Ming’s Christmas Wishes
Susan L. Gong
Illustrated by Masahiro Tateishi
NOTE: I received a free ecopy in exchange for a review. Also, spoilers.
This was really cute. I don’t normally review children’s books, but this one piqued my interest, so I thought I’d give it a try.
Ming’s Christmas Wishes follows a little girl named Ming as she struggles to find an identity for herself in 1930s California, torn between her Chinese roots and her American life. Barred from the school Christmas choir on account of her race, Ming hopes to at least talk her mother into a Christmas tree, but her mother vetoes this, as Christmas trees are not Chinese. Ming’s sympathetic father takes Ming to visit an old friend, Uncle Lin, and they reminisce about their adventures, which span two continents. After leaving Uncle Lin, they visit an altar built by Chinese miners, then compromise on the tree issue by harvesting a Chinese pine. At the end they decorate the tree with Chinese ornaments while the mother watches in the background, if not with complete approval then at least without open hostility.
My favorite part of the book was the illustrations, which are gorgeous full-spread paintings done by Japanese illustrator Masahiro Tateishi. They’re so soft and cozy, and they set the stage beautifully. I also appreciated the setting and the details; the book was inspired by family stories passed down by Gong’s in-laws, and it includes a number of things familiar to me, from the juk (rice porridge) Ming and her father eat for breakfast to the incense they light at the altar. I’ve seen at least one reviewer note some confusion with the time period and the attitude of the American teacher who banned Ming from choir, but this wasn’t an obstacle for me, possibly because exclusion is a basic staple in Chinese American history.
The trouble is that there’s not much substance to the story. The writing is okay, if a bit awkward in places, but it doesn’t make me feel anything in particular. I get what Gong was trying to do, but the book’s stated purpose got muddled in the telling. It is not, for instance, clear to me how Ming learns to “draw strength from nature, from [her] Chinese heritage, and from deep and enduring family ties,” as the cover blurb claims she does. The closest we get is this bit:
“But Mama said no Christmas tree.”
“Ah, but this is not a Christmas tree,” Pop said. “This is a Chinese pine—for long life.”
“For strong character!” Ming said.
Other than that, Pop isn’t much help. Ming explicitly tells him she is trying to fit into two places at once, but she never gets a straight answer out of him.
“Pop,” she said, “I don’t fit in at school and I don’t fit in at home. What’s going to happen to me?”
He sighed. “You push too much, Butterfly. Pushing tips you off balance. Maybe you get hurt. Maybe you hurt somebody. Either way, pushing Mama won’t make you happy.” He looked deep into Ming’s eyes. “She is a good woman.”
“But she pushes me!” Ming said.
Pop sighed. “Hers is a hard story, Butterfly.”
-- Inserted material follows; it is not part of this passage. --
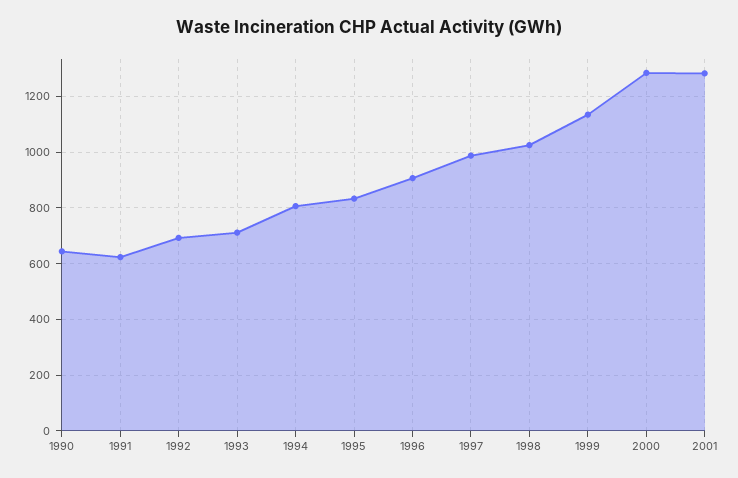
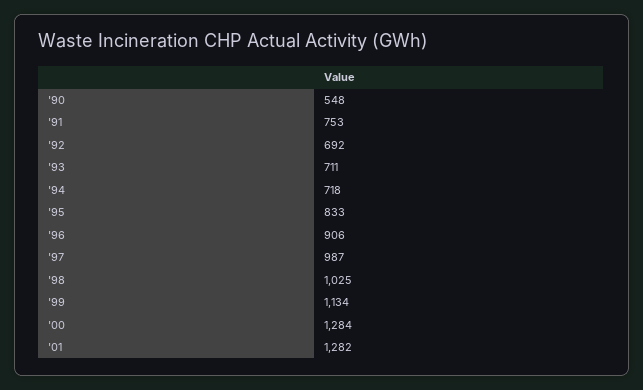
1990: 650 -> 548
1991: 625 -> 753
1994: 800 -> 718

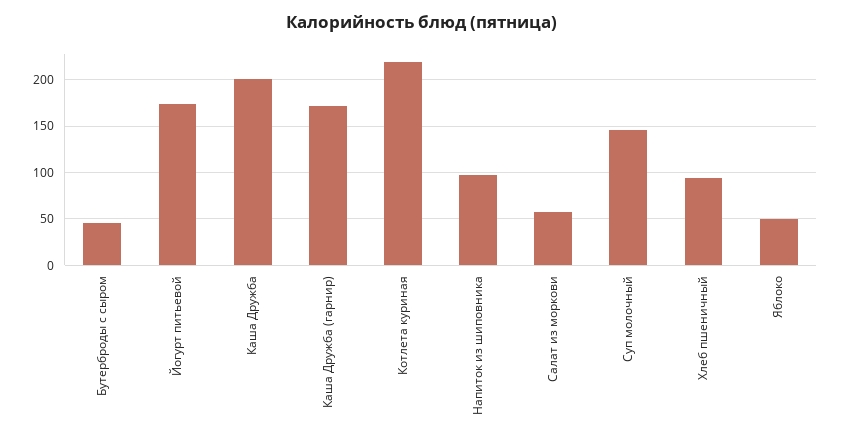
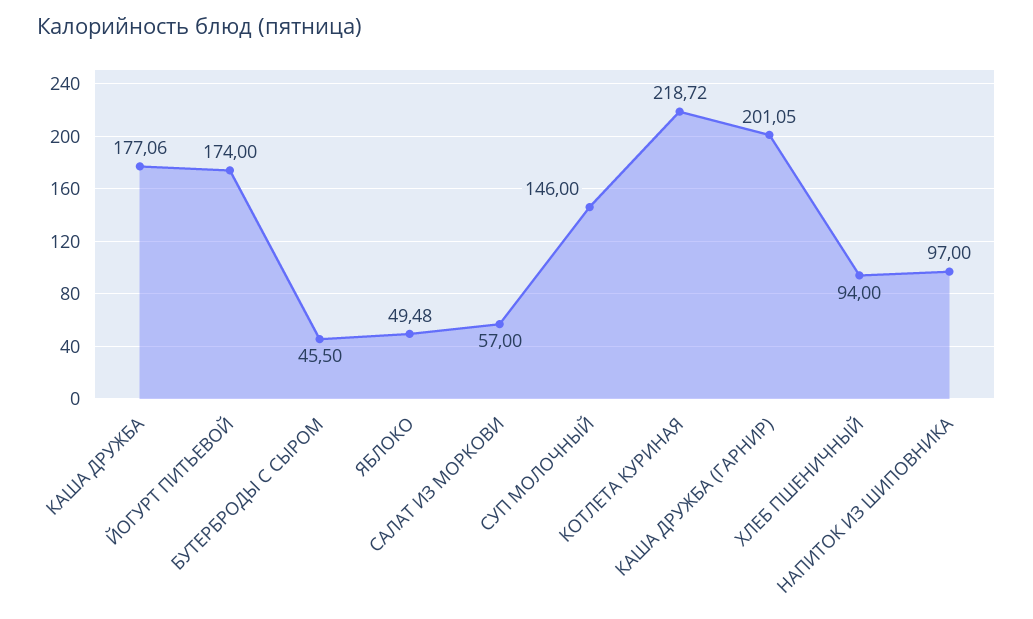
Каша Дружба: 200 -> 177.06
Каша Дружба (гарнир): 170 -> 201.05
Okay, first off: He didn’t answer her question. The question was “What is going to happen to me if I don’t feel either fully Chinese or fully American,” not “How can I get along with Mama?” The compromise with the Chinese pine is lovely and definitely fitting, but, though Ming ends up with a Christmas tree that isn’t overly American, there’s no way of knowing whether her field trip into the mountains has provided her with the armor she needs to power through the racism she encounters at school. The story is somewhat unresolved, and the characters are hard to pinpoint because they feel more like sketches than like people I might actually know. And maybe this is why the book feels so deeply impersonal to me: even though it was inspired by family stories, it doesn’t feel specific to this one particular family. It feels like it came out of a mold. It feels like a story that could be told by any Chinese American raised in the 1930s.
To be completely fair, I don’t know how Gong’s in-laws told the original story. I don’t know if she’s relating the story verbatim, or if she cobbled together several disparate stories to make a more cohesive narrative. Yet even allowing for this lack of context, it’s not obvious who the audience is supposed to be. If the book is intended for American children it should do its job just fine, though it is rather dated and I would advise parents/teachers to preface any readings with a brief explanation of the time period in which it is set, but if it’s intended for Chinese children it’s missed the mark.
Overall I think this book is a good entry point for kids who aren’t too aware of other cultures, but Chinese American kids looking for pointers on finding their way to a unified identity might be disappointed. In collecting my thoughts on this book, I asked myself, “Would I read this to my children?” And the answer, ultimately, was no. I don’t hate it. It’s not offensive. It’s not bad or mean-spirited or stereotype-ridden. It’s just very sweet and very bland, and that, in the end, was what pushed it – at least for me – from four stars to three.